:: DATASET EXTRACT

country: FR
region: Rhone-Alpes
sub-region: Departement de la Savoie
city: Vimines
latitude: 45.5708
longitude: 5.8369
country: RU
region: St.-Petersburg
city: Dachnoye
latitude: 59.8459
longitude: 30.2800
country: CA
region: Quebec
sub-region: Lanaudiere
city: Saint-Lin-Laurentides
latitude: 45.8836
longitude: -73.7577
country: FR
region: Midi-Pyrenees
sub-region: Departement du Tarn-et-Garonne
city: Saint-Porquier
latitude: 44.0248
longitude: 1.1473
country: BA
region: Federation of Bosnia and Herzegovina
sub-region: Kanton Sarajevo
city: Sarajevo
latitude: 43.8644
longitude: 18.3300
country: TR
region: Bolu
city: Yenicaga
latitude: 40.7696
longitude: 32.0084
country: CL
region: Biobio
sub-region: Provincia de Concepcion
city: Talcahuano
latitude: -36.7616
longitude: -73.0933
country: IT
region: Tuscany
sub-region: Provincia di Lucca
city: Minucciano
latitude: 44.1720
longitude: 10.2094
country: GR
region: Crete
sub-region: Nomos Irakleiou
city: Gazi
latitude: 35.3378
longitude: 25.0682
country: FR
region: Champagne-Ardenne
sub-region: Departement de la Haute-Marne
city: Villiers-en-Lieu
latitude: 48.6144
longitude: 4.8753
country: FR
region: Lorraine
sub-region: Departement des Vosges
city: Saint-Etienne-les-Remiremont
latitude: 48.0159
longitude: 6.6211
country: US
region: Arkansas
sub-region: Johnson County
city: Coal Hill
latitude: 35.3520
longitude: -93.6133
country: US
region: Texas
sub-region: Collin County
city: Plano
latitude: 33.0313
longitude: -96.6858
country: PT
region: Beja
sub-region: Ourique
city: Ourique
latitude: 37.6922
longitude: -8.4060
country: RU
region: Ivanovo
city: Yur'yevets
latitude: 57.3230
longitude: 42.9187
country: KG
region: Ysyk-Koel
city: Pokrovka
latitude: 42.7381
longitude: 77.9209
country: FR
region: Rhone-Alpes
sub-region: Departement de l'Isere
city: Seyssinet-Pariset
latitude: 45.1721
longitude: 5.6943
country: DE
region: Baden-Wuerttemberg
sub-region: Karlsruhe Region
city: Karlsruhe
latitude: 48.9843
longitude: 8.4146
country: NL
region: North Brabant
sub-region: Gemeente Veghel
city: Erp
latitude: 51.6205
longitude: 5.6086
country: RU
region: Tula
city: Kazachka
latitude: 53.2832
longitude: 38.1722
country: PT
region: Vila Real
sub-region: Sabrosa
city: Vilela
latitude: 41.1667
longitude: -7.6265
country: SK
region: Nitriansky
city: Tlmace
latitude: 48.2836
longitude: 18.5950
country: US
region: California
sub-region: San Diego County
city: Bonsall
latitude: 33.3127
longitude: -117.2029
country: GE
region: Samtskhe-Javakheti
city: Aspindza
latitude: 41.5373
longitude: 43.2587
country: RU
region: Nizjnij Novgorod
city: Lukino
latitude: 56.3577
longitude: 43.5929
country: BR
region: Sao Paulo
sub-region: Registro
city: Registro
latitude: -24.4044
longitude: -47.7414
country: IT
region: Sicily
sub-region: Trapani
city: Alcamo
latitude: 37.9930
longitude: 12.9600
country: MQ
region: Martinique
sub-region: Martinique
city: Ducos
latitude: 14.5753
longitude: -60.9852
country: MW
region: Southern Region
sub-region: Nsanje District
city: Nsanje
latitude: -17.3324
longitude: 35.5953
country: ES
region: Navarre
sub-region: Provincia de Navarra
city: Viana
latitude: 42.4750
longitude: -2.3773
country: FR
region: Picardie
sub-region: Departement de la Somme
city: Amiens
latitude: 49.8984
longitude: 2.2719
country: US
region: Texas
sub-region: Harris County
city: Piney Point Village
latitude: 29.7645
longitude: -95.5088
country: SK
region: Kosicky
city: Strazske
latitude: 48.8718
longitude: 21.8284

::::

WHAT IS REQUIRED: Reproduce every one of the lines above verbatim, preserving each character, space, and line break without alteration.

FINISHED EXERCISE:
country: FR
region: Rhone-Alpes
sub-region: Departement de la Savoie
city: Vimines
latitude: 45.5708
longitude: 5.8369
country: RU
region: St.-Petersburg
city: Dachnoye
latitude: 59.8459
longitude: 30.2800
country: CA
region: Quebec
sub-region: Lanaudiere
city: Saint-Lin-Laurentides
latitude: 45.8836
longitude: -73.7577
country: FR
region: Midi-Pyrenees
sub-region: Departement du Tarn-et-Garonne
city: Saint-Porquier
latitude: 44.0248
longitude: 1.1473
country: BA
region: Federation of Bosnia and Herzegovina
sub-region: Kanton Sarajevo
city: Sarajevo
latitude: 43.8644
longitude: 18.3300
country: TR
region: Bolu
city: Yenicaga
latitude: 40.7696
longitude: 32.0084
country: CL
region: Biobio
sub-region: Provincia de Concepcion
city: Talcahuano
latitude: -36.7616
longitude: -73.0933
country: IT
region: Tuscany
sub-region: Provincia di Lucca
city: Minucciano
latitude: 44.1720
longitude: 10.2094
country: GR
region: Crete
sub-region: Nomos Irakleiou
city: Gazi
latitude: 35.3378
longitude: 25.0682
country: FR
region: Champagne-Ardenne
sub-region: Departement de la Haute-Marne
city: Villiers-en-Lieu
latitude: 48.6144
longitude: 4.8753
country: FR
region: Lorraine
sub-region: Departement des Vosges
city: Saint-Etienne-les-Remiremont
latitude: 48.0159
longitude: 6.6211
country: US
region: Arkansas
sub-region: Johnson County
city: Coal Hill
latitude: 35.3520
longitude: -93.6133
country: US
region: Texas
sub-region: Collin County
city: Plano
latitude: 33.0313
longitude: -96.6858
country: PT
region: Beja
sub-region: Ourique
city: Ourique
latitude: 37.6922
longitude: -8.4060
country: RU
region: Ivanovo
city: Yur'yevets
latitude: 57.3230
longitude: 42.9187
country: KG
region: Ysyk-Koel
city: Pokrovka
latitude: 42.7381
longitude: 77.9209
country: FR
region: Rhone-Alpes
sub-region: Departement de l'Isere
city: Seyssinet-Pariset
latitude: 45.1721
longitude: 5.6943
country: DE
region: Baden-Wuerttemberg
sub-region: Karlsruhe Region
city: Karlsruhe
latitude: 48.9843
longitude: 8.4146
country: NL
region: North Brabant
sub-region: Gemeente Veghel
city: Erp
latitude: 51.6205
longitude: 5.6086
country: RU
region: Tula
city: Kazachka
latitude: 53.2832
longitude: 38.1722
country: PT
region: Vila Real
sub-region: Sabrosa
city: Vilela
latitude: 41.1667
longitude: -7.6265
country: SK
region: Nitriansky
city: Tlmace
latitude: 48.2836
longitude: 18.5950
country: US
region: California
sub-region: San Diego County
city: Bonsall
latitude: 33.3127
longitude: -117.2029
country: GE
region: Samtskhe-Javakheti
city: Aspindza
latitude: 41.5373
longitude: 43.2587
country: RU
region: Nizjnij Novgorod
city: Lukino
latitude: 56.3577
longitude: 43.5929
country: BR
region: Sao Paulo
sub-region: Registro
city: Registro
latitude: -24.4044
longitude: -47.7414
country: IT
region: Sicily
sub-region: Trapani
city: Alcamo
latitude: 37.9930
longitude: 12.9600
country: MQ
region: Martinique
sub-region: Martinique
city: Ducos
latitude: 14.5753
longitude: -60.9852
country: MW
region: Southern Region
sub-region: Nsanje District
city: Nsanje
latitude: -17.3324
longitude: 35.5953
country: ES
region: Navarre
sub-region: Provincia de Navarra
city: Viana
latitude: 42.4750
longitude: -2.3773
country: FR
region: Picardie
sub-region: Departement de la Somme
city: Amiens
latitude: 49.8984
longitude: 2.2719
country: US
region: Texas
sub-region: Harris County
city: Piney Point Village
latitude: 29.7645
longitude: -95.5088
country: SK
region: Kosicky
city: Strazske
latitude: 48.8718
longitude: 21.8284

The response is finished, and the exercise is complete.